TEXTE RETENU –

-------

Une conférence de presse se tenait au Syndicat Mixte de l’Eau et de l’Assainissement de Mayotte (SMEAM) ce mardi, en présence du président Fahardine Ahamada, et du préfet Jean-François Colombet, qui n’a pas la compétence de l’eau mais qui mouille se chemise depuis plusieurs mois, « nous travaillons en confiance avec la nouvelle gouvernance, et je souligne que le SMEAM est particulièrement mobilisé ». Autre temps, autre discours, le duo avec droit de regard de l’Etat semble fonctionner.
Les écarts entre les courbes d’étiage des deux retenues collinaires avec l’année dernière donnés par le DGS Ibrahim Aboubacar, sont parlants, 32% de remplissage contre 50% à la même époque en 2019 (voir courbe ci-dessous), face à une demande qui s’est accrue de 3.000 m3 par jour. (Pour mémoire, le niveau bas de 2017 correspond à l’année de pénurie, avant qu’un cours d’eau ne soit dévié pour alimenter la retenue).

-------

DONNÉES SOURCES –
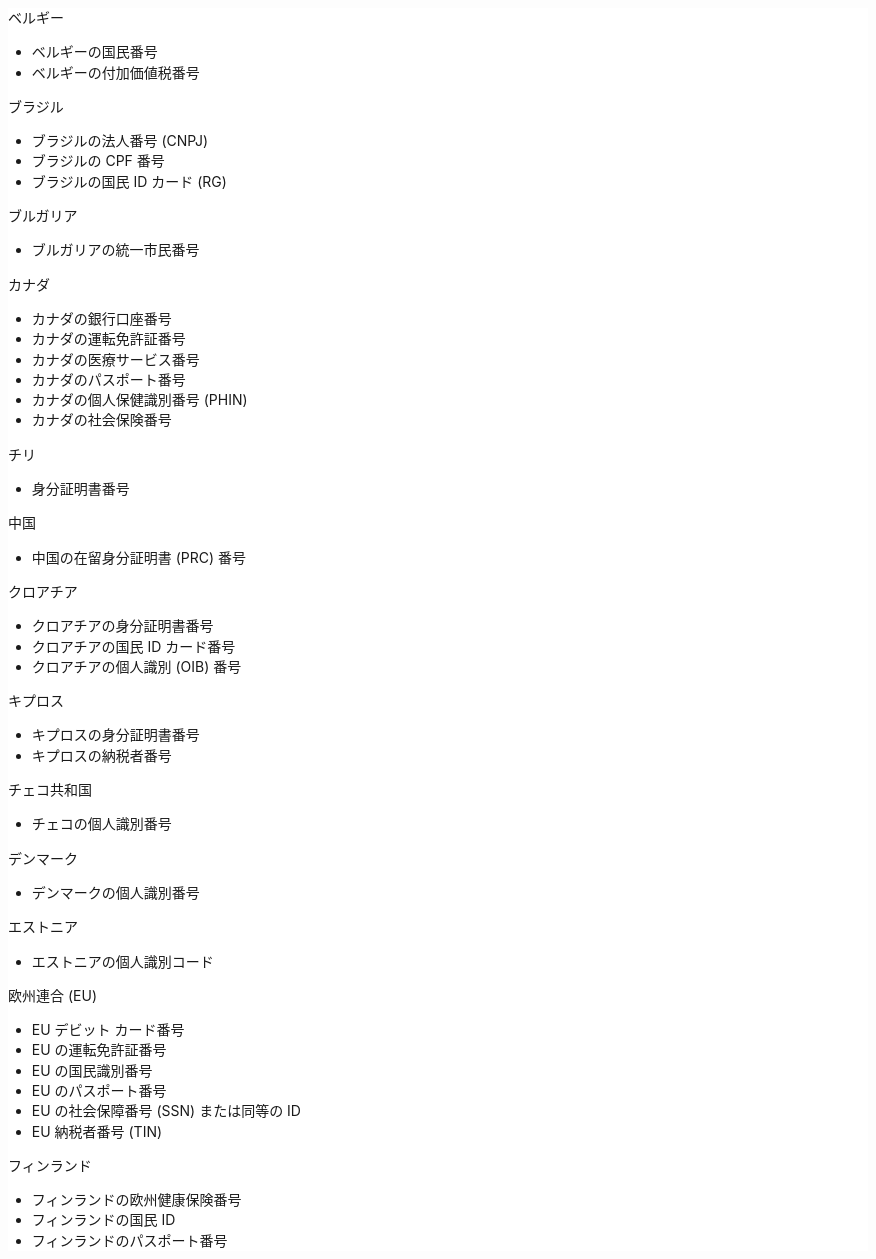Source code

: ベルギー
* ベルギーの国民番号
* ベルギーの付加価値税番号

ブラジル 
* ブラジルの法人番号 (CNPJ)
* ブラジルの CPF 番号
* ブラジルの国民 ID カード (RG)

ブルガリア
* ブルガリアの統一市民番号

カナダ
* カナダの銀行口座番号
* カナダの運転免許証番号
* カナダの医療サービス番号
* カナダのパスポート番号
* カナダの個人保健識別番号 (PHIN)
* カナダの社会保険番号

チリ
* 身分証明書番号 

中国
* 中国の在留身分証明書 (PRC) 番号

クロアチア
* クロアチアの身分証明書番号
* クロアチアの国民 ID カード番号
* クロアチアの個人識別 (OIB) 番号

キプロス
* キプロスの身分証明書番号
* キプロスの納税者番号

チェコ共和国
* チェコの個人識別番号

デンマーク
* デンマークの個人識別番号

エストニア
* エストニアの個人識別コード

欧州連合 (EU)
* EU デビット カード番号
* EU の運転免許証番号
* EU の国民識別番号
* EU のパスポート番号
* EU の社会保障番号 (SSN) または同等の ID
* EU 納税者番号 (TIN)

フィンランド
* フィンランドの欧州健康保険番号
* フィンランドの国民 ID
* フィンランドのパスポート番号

-------

ACTIONS À MENER –
**A.** Reprenez mot pour mot le passage du texte sur l'eau à Mayotte, depuis « Une conférence de » jusqu'à « l’Etat semble fonctionner. ».
**B.** Réécrivez l'ensemble des enregistrements en remplaçant « カナダ » par « Canada » partout, sans rien modifier d'autre. Ne reproduisez pas les images dans votre réponse.
Le texte et les enregistrements n'ont aucun rapport entre eux.

RÉPONSES ATTENDUES –
**A.**
Une conférence de presse se tenait au Syndicat Mixte de l’Eau et de l’Assainissement de Mayotte (SMEAM) ce mardi, en présence du président Fahardine Ahamada, et du préfet Jean-François Colombet, qui n’a pas la compétence de l’eau mais qui mouille se chemise depuis plusieurs mois, « nous travaillons en confiance avec la nouvelle gouvernance, et je souligne que le SMEAM est particulièrement mobilisé ». Autre temps, autre discours, le duo avec droit de regard de l’Etat semble fonctionner.

**B.**
Source code

: ベルギー
* ベルギーの国民番号
* ベルギーの付加価値税番号

ブラジル 
* ブラジルの法人番号 (CNPJ)
* ブラジルの CPF 番号
* ブラジルの国民 ID カード (RG)

ブルガリア
* ブルガリアの統一市民番号

Canada
* Canadaの銀行口座番号
* Canadaの運転免許証番号
* Canadaの医療サービス番号
* Canadaのパスポート番号
* Canadaの個人保健識別番号 (PHIN)
* Canadaの社会保険番号

チリ
* 身分証明書番号 

中国
* 中国の在留身分証明書 (PRC) 番号

クロアチア
* クロアチアの身分証明書番号
* クロアチアの国民 ID カード番号
* クロアチアの個人識別 (OIB) 番号

キプロス
* キプロスの身分証明書番号
* キプロスの納税者番号

チェコ共和国
* チェコの個人識別番号

デンマーク
* デンマークの個人識別番号

エストニア
* エストニアの個人識別コード

欧州連合 (EU)
* EU デビット カード番号
* EU の運転免許証番号
* EU の国民識別番号
* EU のパスポート番号
* EU の社会保障番号 (SSN) または同等の ID
* EU 納税者番号 (TIN)

フィンランド
* フィンランドの欧州健康保険番号
* フィンランドの国民 ID
* フィンランドのパスポート番号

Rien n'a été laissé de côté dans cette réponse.